I would like to compare the DE genes between Treatment (T) vs Control (C). The Treatment and controls have subgroups ( which are minor variants of treatments/controls ), so I would expect some genes to show differential expression between different subgroups of treatment/control, but I am only interested in genes that show DE between T and C. I want to eliminate any genes that show DE only between subgroups. i.e If a gene is expressed in T1 and T2 but not in T3, I would like to skip those genes from DE analysis. 

What I am planning to do is the following and I would like to know if its the correct approach.

treat <- c(rep(c("T"),each=9), rep(c("C"),each=6))
sub <- c(rep(c("T1"),each=3),rep(c("T2"),each=3),rep(c("T3"),each=3),rep(c("C1"),each=3),rep(c("C2"),each=3))
design <- model.matrix(~sub+treat)
y <- DGEList(counts=counts_data, group=treat)
y <- calcNormFactors(y)
y <- estimateGLMCommonDisp(y, design, verbose=TRUE)
y <- estimateGLMTrendedDisp(y, design)
y <- estimateGLMTagwiseDisp(y, design)
fit <- glmFit(y, design)
lrt <- glmLRT(fit)

Your design matrix will not be of full column rank, as sub is nested within treat. It's impossible to estimate the last coefficient - for example, a treatT of 1 and a subT1, subT2 and subT3 of 0 would give the same fitted values as a treatT of 0 and the others equal to 1. You need to construct the design matrix using only one factor or the other. I'd probably construct it using sub if you're expecting some DE between subpopulations. Even if you're not interested in the DE between subpopulations, you should still account for it in your model, otherwise your dispersion estimates will be inflated.

Now, for the construction of the contrasts, you can do something like:

con <- makeContrasts((subT1 + subT2 + subT3)/3 - subC2/2, levels=design)

... and feed this as the contrast= argument in glmLRT, to test for differences between the average of the treated to the control subpopulations.

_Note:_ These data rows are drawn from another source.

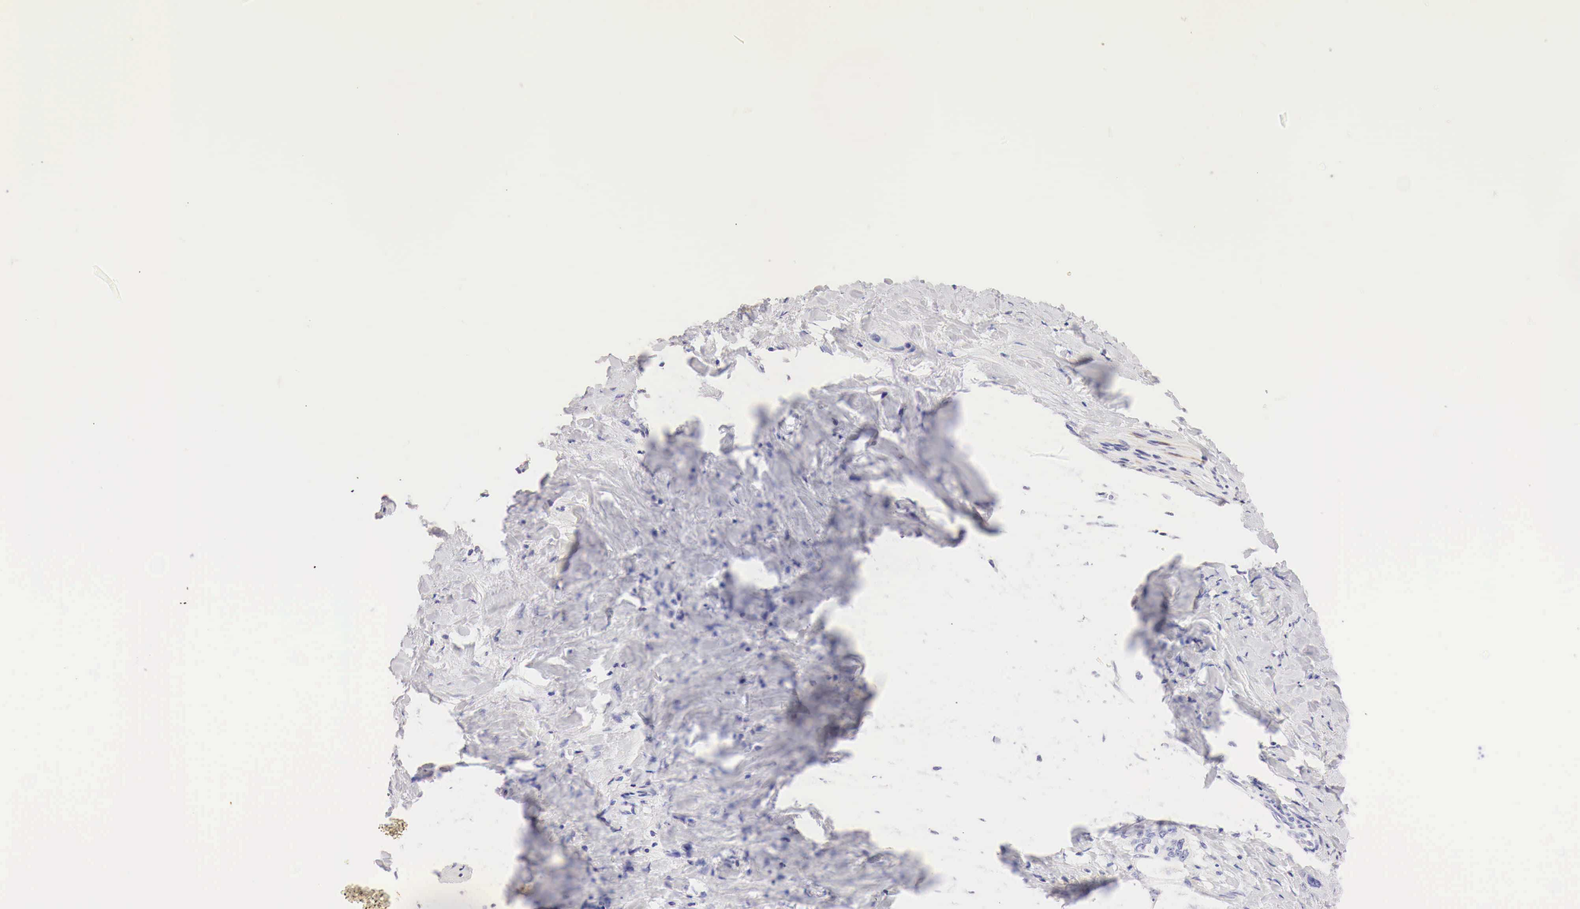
{"staining": {"intensity": "negative", "quantity": "none", "location": "none"}, "tissue": "liver cancer", "cell_type": "Tumor cells", "image_type": "cancer", "snomed": [{"axis": "morphology", "description": "Cholangiocarcinoma"}, {"axis": "topography", "description": "Liver"}], "caption": "This photomicrograph is of liver cancer stained with immunohistochemistry (IHC) to label a protein in brown with the nuclei are counter-stained blue. There is no staining in tumor cells.", "gene": "CDKN2A", "patient": {"sex": "female", "age": 65}}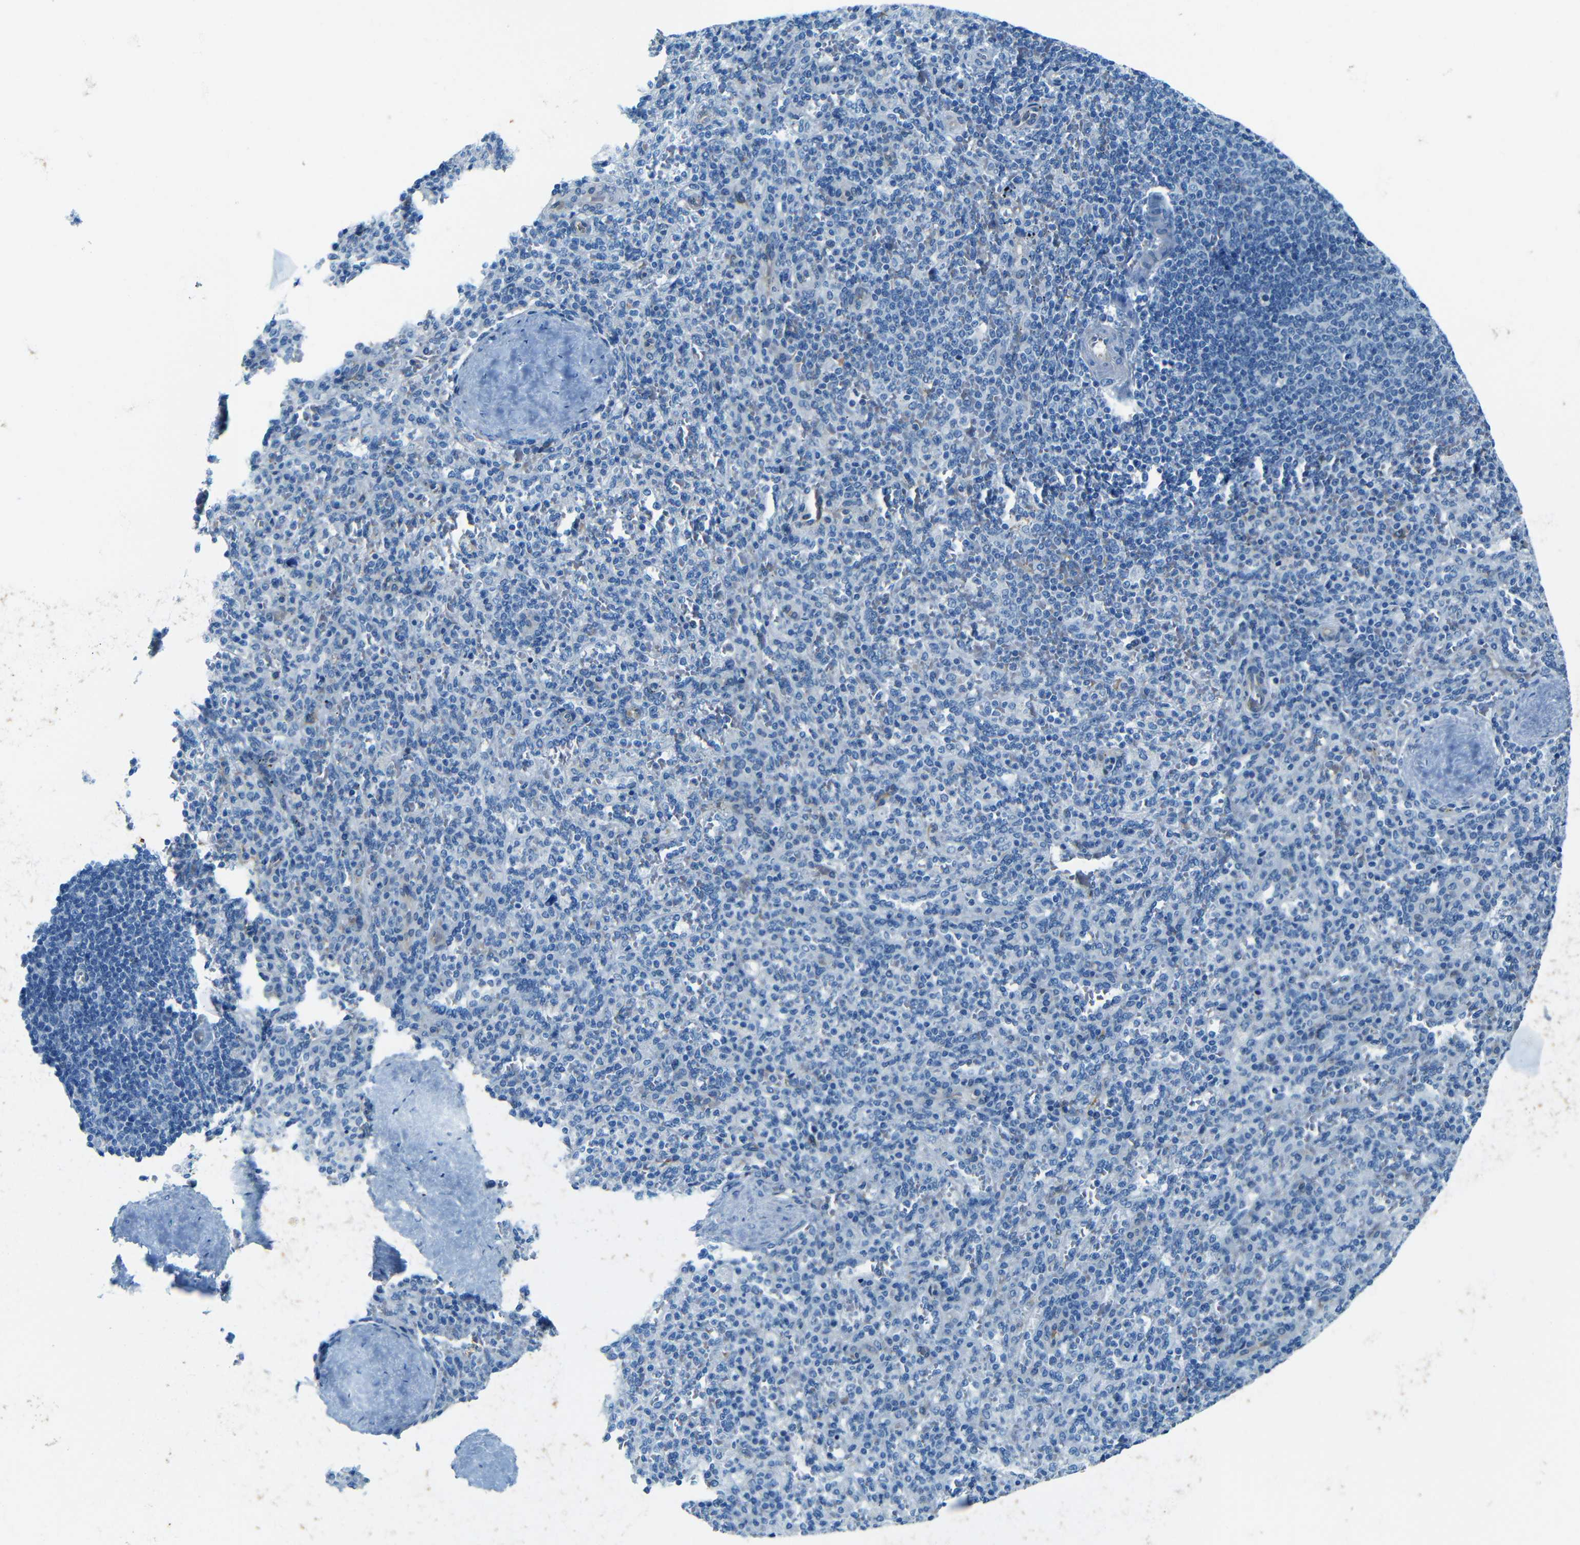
{"staining": {"intensity": "negative", "quantity": "none", "location": "none"}, "tissue": "spleen", "cell_type": "Cells in red pulp", "image_type": "normal", "snomed": [{"axis": "morphology", "description": "Normal tissue, NOS"}, {"axis": "topography", "description": "Spleen"}], "caption": "This image is of benign spleen stained with immunohistochemistry to label a protein in brown with the nuclei are counter-stained blue. There is no staining in cells in red pulp.", "gene": "MAP2", "patient": {"sex": "male", "age": 36}}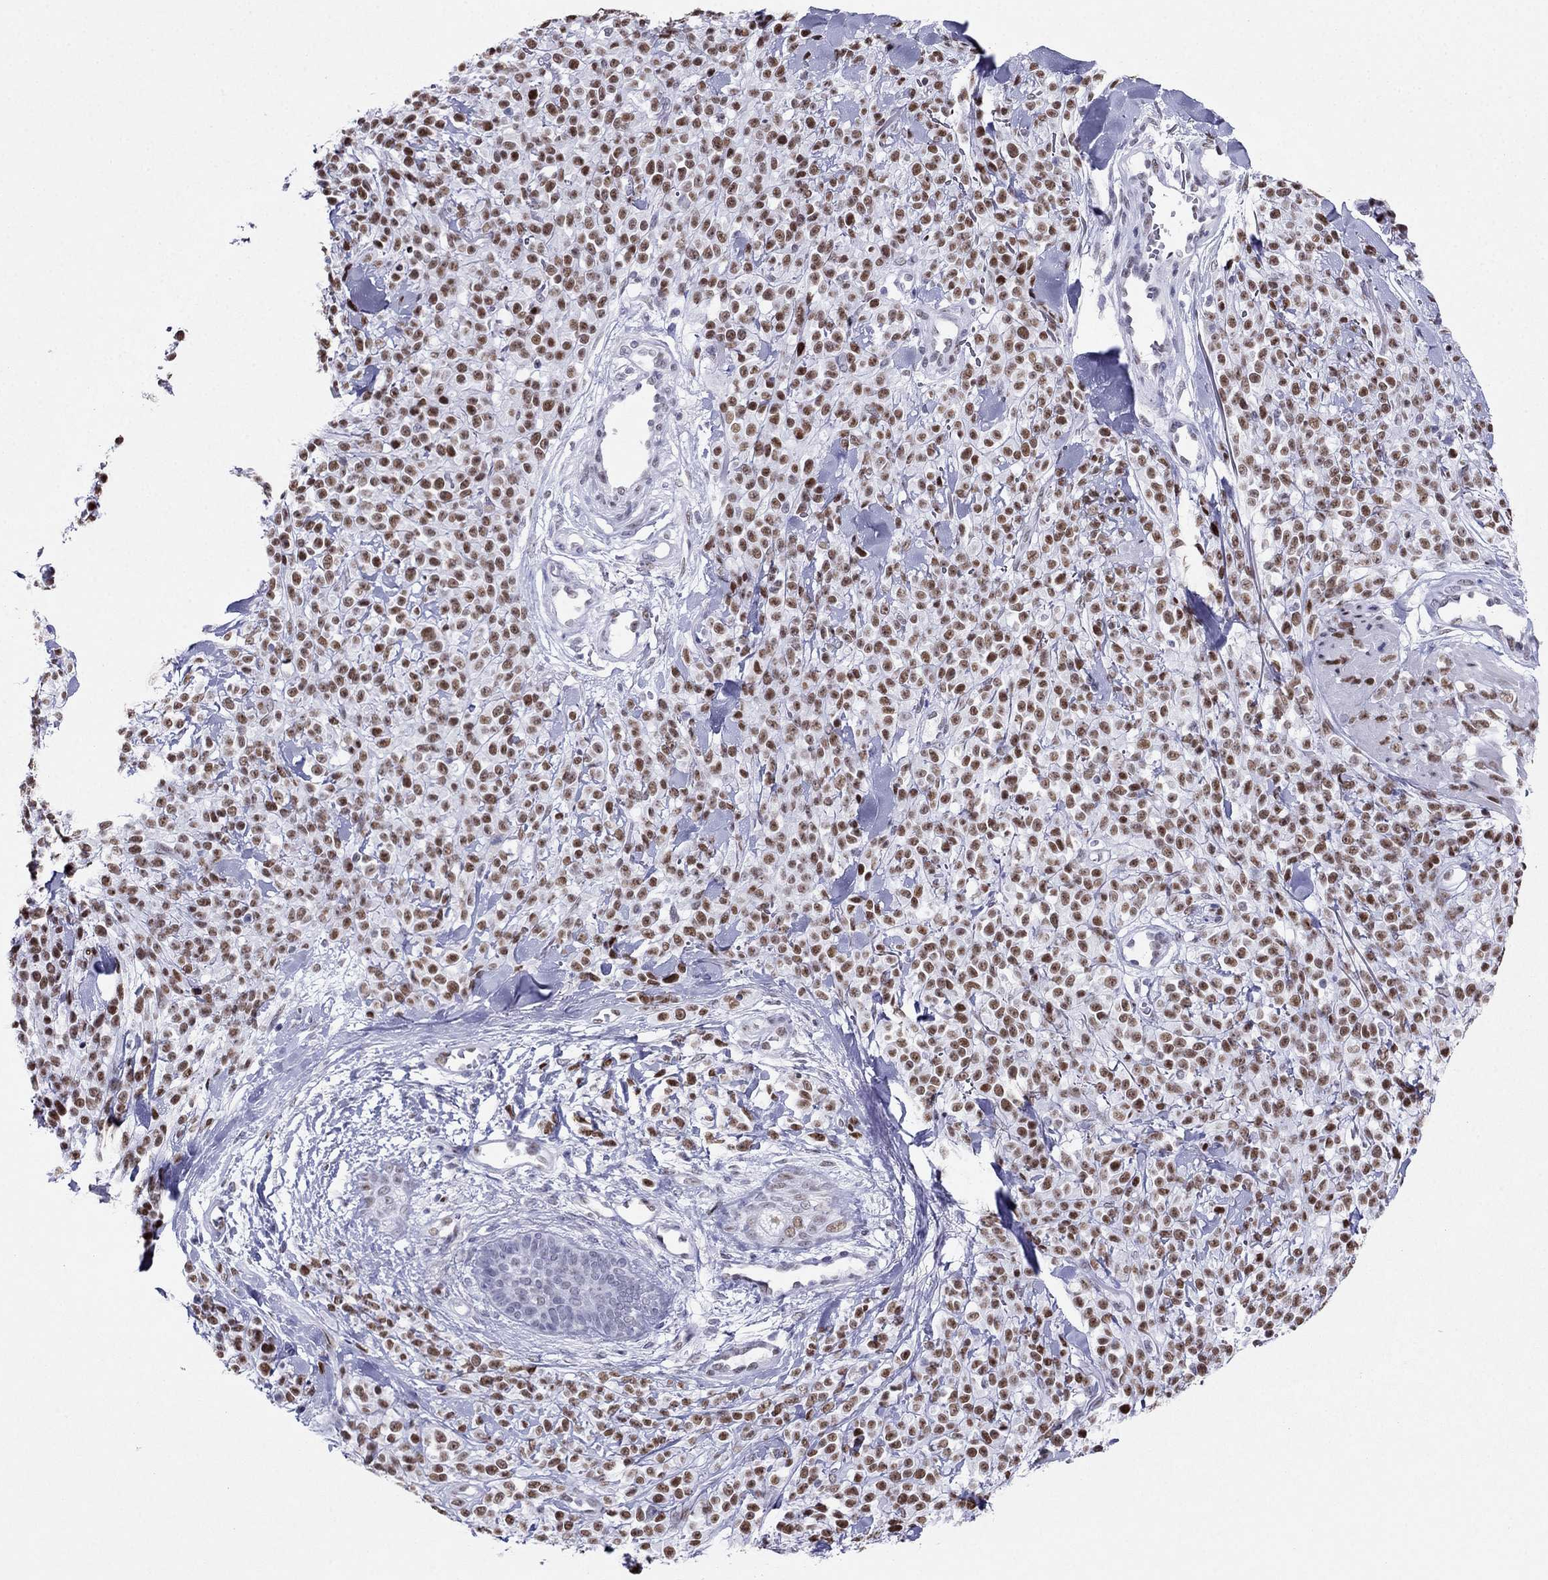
{"staining": {"intensity": "strong", "quantity": ">75%", "location": "nuclear"}, "tissue": "melanoma", "cell_type": "Tumor cells", "image_type": "cancer", "snomed": [{"axis": "morphology", "description": "Malignant melanoma, NOS"}, {"axis": "topography", "description": "Skin"}, {"axis": "topography", "description": "Skin of trunk"}], "caption": "Tumor cells reveal high levels of strong nuclear staining in approximately >75% of cells in human melanoma.", "gene": "PPM1G", "patient": {"sex": "male", "age": 74}}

The division by two for the control is intended, even though only one coefficient is present; this is because the C1 expression is implicitly present as the intercept, but cancels out so it doesn't show up in the above expression. Anyway, genes that are significant in the above contrast will be those that are DE between treatment and control. Note that this does not exclude genes that are DE between subpopulations, which is fine - for example, if you have a gene that was DE between T1, T2 and T3, but the expression in all treated subpopulations was upregulated relative to C1/2, then you'd want to call it as being DE between treatment and control.

That said, be careful in your interpretation, as you might get some genes where expression is being driven by a strong log-fold change in only one subpopulation. At worst, you could end up with a scenario where, e.g., T1 and T2 are downregulated relative to C1/2 but T3 is very strongly upregulated, such that the treated average is increased over the control. This would give a misleading impression of upregulation upon treatment. To protect against this, I would also do an ANOVA-like contrast by setting coef=2:5, and only look at the genes where the subT* coefficients were all positive and greater than subC2, or all negative and less than subC2. This, at least, ensures that all treated subpopulations are changing in the same direction relative to the control subpopulations.